Albumin 5% Cut Mortality Rates in Sudden Liver Failure With Other Organ Failure

Plasma exchange with albumin 5% (Albutein 5%, PE-A5%) added to standard medical treatment (SMT) improved outcomes in patients with acute-on-chronic liver failure (ACLF), according to the randomized phase III APACHE trial.

Among 274 patients with liver failure plus one, two, or three other organ failures, those who received PE-A5% plus SMT saw significantly lower 90-day overall mortality rates without prior liver transplant than those receiving SMT alone (37.8% vs 49.6%, HR 0.65, P=0.021).

In an exploratory subgroup analysis by ACLF grade, PE-A5% was linked with lower mortality rates mainly in less severe forms of ACLF, reported Javier Fernández, MD, PhD, of the Hospital Clínic de Barcelona in Spain, at the European Association for the Study of the Liver annual meeting in Barcelona.

“I’m not saying that plasma exchange is a substitute for liver transplantation,” Fernández cautioned during his presentation. Instead, PE-A5% “is something that’s going to give you time for stabilizing the patient, to improve the clinical status of the patient, to bridge the patient to liver transplantation, if the patient is a candidate.”

ACLF is a severe condition in patients with chronic liver disease, in which sudden liver decompensation leads to multi-organ failure and high mortality rates. Triggers include alcohol-associated hepatitis, drug-induced liver injury, viral hepatitis, bacterial infections, and major surgical interventions. There are no FDA-approved therapies for ACLF, and the only lifesaving treatment is liver transplantation.

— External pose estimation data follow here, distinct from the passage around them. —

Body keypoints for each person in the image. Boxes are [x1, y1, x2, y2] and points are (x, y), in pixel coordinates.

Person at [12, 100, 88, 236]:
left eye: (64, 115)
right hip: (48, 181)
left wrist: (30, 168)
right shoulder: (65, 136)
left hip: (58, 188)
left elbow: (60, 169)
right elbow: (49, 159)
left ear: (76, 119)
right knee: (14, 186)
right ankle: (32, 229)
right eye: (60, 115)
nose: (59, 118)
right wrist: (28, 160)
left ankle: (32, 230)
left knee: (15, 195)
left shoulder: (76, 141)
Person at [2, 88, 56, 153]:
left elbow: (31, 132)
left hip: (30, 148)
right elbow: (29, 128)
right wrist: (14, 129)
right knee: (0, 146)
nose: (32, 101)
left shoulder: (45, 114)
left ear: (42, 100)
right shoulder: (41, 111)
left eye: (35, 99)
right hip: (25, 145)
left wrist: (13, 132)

The open-label, active-controlled phase III APACHE trial enrolled 274 patients at 29 centers in nine European and North American countries in an intention-to-treat analysis. Patients were age 18 years or older with a liver cirrhosis diagnosis and hospitalized with ACLF-1b (one organ failure, not kidney or brain), ACLF-2 (two organ failures), or ACLF-3a (three organ failures). Key exclusionary criteria included having ACLF alone, ACLF-1a (kidney failure), or ACLF-3b (four to six organ failures).

Patients randomized to PE-A5% plus SMT received at least four and up to nine plasma-exchange sessions over the first 17 days, with follow-up at day 21, 28, 60, and 90. If patients didn’t respond, treatment was stopped after the fourth session. PE-A5% was also stopped in patients who worsened to ACLF-3b. SMT-alone patients received care over 17 days, with the same follow-up regimen as PE-A5% patients.

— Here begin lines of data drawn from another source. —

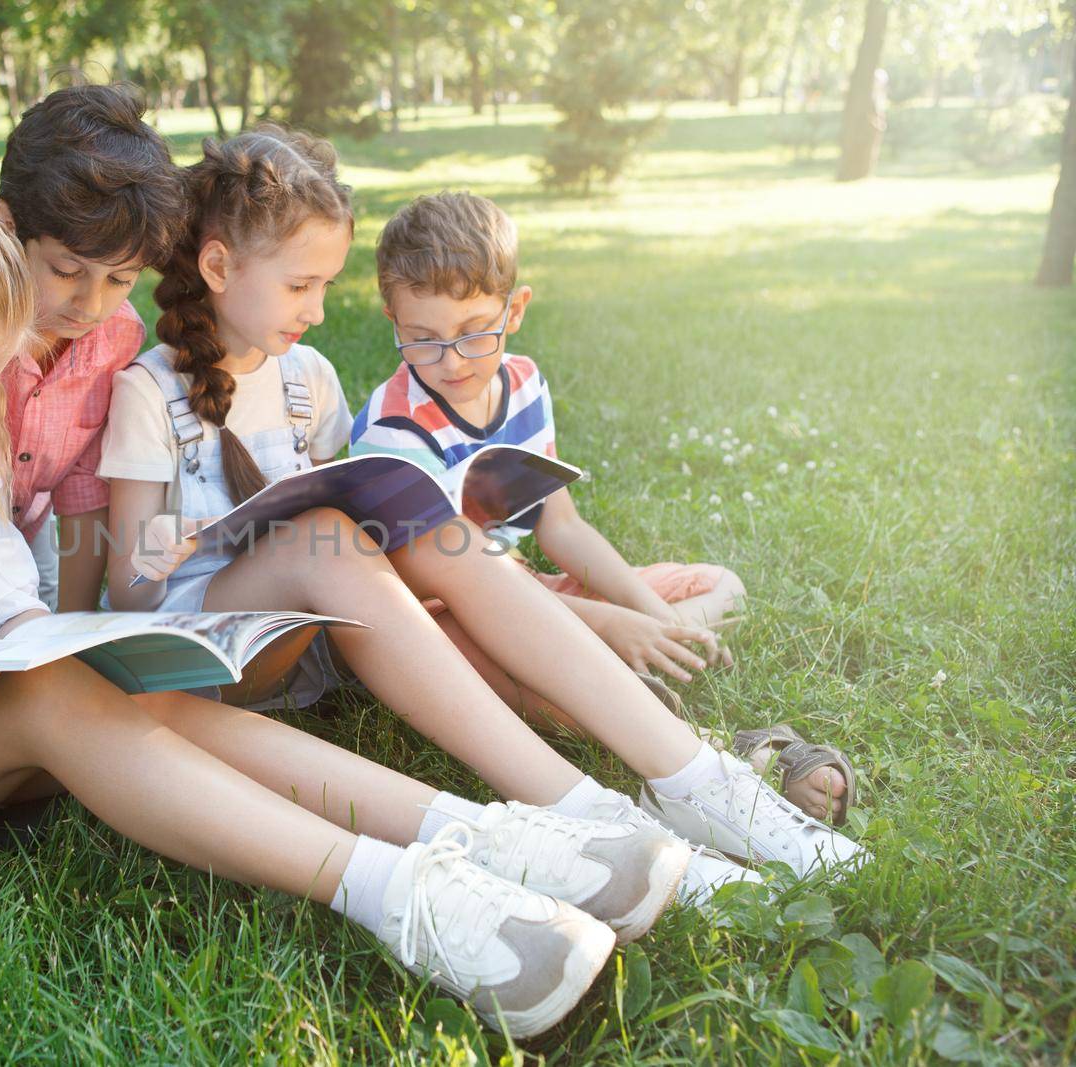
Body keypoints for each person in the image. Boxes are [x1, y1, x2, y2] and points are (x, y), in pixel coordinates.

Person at [0, 174, 684, 1039]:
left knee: (103, 683)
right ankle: (405, 897)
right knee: (47, 700)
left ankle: (487, 834)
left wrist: (42, 639)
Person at [100, 129, 863, 889]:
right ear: (218, 266)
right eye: (302, 285)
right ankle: (584, 809)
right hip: (203, 657)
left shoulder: (310, 377)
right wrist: (162, 544)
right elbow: (132, 596)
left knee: (426, 528)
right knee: (325, 537)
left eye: (328, 286)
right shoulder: (148, 391)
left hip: (308, 641)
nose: (321, 310)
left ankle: (695, 778)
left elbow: (346, 518)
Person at [352, 191, 849, 823]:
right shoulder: (394, 429)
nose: (450, 361)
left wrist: (652, 617)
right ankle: (738, 758)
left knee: (721, 588)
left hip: (532, 588)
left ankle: (647, 658)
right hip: (443, 618)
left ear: (516, 309)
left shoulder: (524, 383)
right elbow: (421, 588)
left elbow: (560, 524)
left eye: (474, 333)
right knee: (534, 686)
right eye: (421, 340)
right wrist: (608, 625)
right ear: (393, 322)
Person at [0, 83, 183, 611]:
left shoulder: (117, 338)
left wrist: (74, 627)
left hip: (27, 543)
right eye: (66, 271)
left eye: (120, 279)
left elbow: (82, 490)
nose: (90, 304)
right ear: (6, 224)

The study’s primary endpoint was 90-day overall survival without prior liver transplant.

Mean patient age was 50.7 years, 67.9% were male, 87.2% were white, 6.9% were Black or African American, 1.5% were Asian, and 0.4% were American Indian or Alaskan Native. More than half of patients (55.5%) were ACLF-2; 23% were ACLF-3a and 21.5% were ACLF-1b. Mean Chronic Liver Failure Consortium ACLF score at baseline was 51.4. Alcohol use was a factor in 90% of patients in both treatment arms, Fernández noted.

The exploratory analysis by ACLF grade showed that among ACLF-1b patients, 21.4% of PE-A5% patients and 32.3% of SMT-alone patients died at 90 days (HR 0.73). The mortality rates among ACLF-2 patients were 36.4% and 52.0%, respectively (HR 0.55), while rates among ACLF-3a patients were 56.7% and 60.6%, respectively (HR 0.83).

A mortality advantage was observed at day 28, though it was not significant, with 28.9% of PE-A5% patients dying without prior liver transplant compared with 36.7% of SMT-only patients (HR 0.67, P=0.06).

There were no significant differences in the percentages of patients who had a liver transplant or died at 90 days, at 64.4% for PE-A5% and 64% for SMT alone (HR 0.83, P=0.22). Those virtually identical rates are a reminder that “this plasma exchange is mainly a bridge to transplantation,” Fernández said. “You cannot compete with liver transplantation in ACLF.”

PE-A5% was linked to greater rates of any treatment-emergent adverse events (TEAE) than SMT alone (85.2% vs 71.9%), as well as greater rates of serious TEAEs (28.9% vs 20.1%). Those higher TEAE rates didn’t translate into higher rates of fatal TEAEs, however (7.0% and 7.2%, respectively).